Top of Extracted information
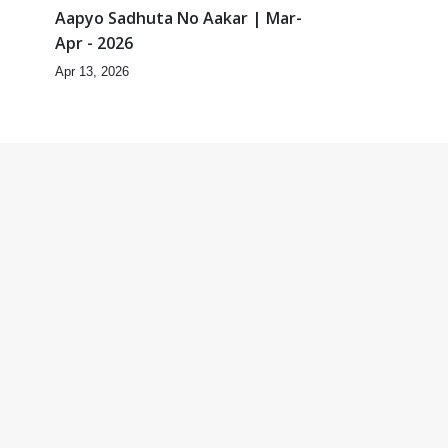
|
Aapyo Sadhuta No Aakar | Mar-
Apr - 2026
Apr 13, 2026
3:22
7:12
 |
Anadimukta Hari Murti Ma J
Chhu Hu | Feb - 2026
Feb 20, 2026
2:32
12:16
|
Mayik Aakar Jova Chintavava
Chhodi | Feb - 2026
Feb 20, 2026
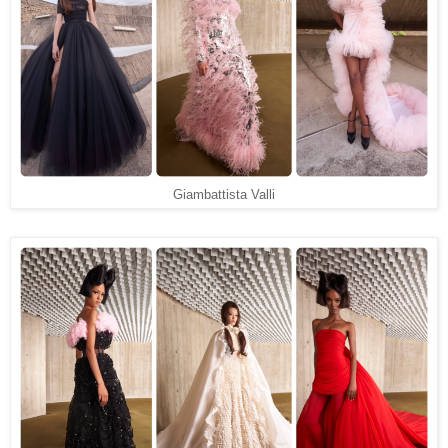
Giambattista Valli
Bottom of Extracted information
Top of Extracted information
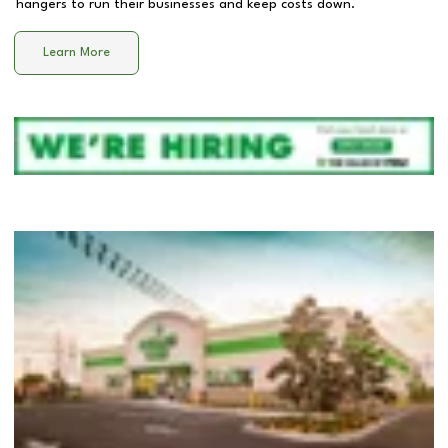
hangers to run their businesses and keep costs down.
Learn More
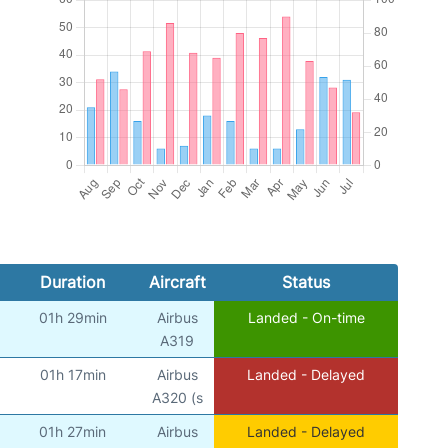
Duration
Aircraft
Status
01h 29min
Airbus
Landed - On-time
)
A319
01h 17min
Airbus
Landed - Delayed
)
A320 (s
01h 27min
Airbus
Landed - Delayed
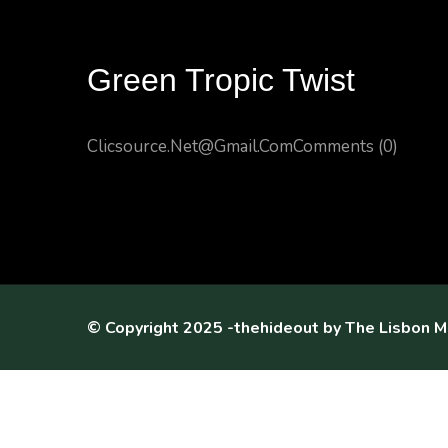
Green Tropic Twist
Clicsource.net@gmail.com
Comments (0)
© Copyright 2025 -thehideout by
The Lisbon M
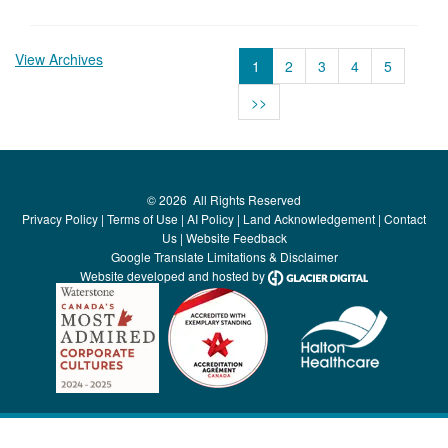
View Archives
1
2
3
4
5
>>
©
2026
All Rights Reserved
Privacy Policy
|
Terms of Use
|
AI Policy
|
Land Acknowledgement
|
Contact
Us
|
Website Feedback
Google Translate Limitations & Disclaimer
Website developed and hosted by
Bottom of Extracted information
**What you are asked to do**
Edit the lines from the one containing "Green Tropic Twist" down to the one containing "The Lisbon M": swap "Comments" for "Replies", change nothing else, and return only those lines.

**Result of the task**
Green Tropic Twist
Clicsource.net@gmail.com
Replies (0)
© Copyright 2025 -thehideout by
The Lisbon M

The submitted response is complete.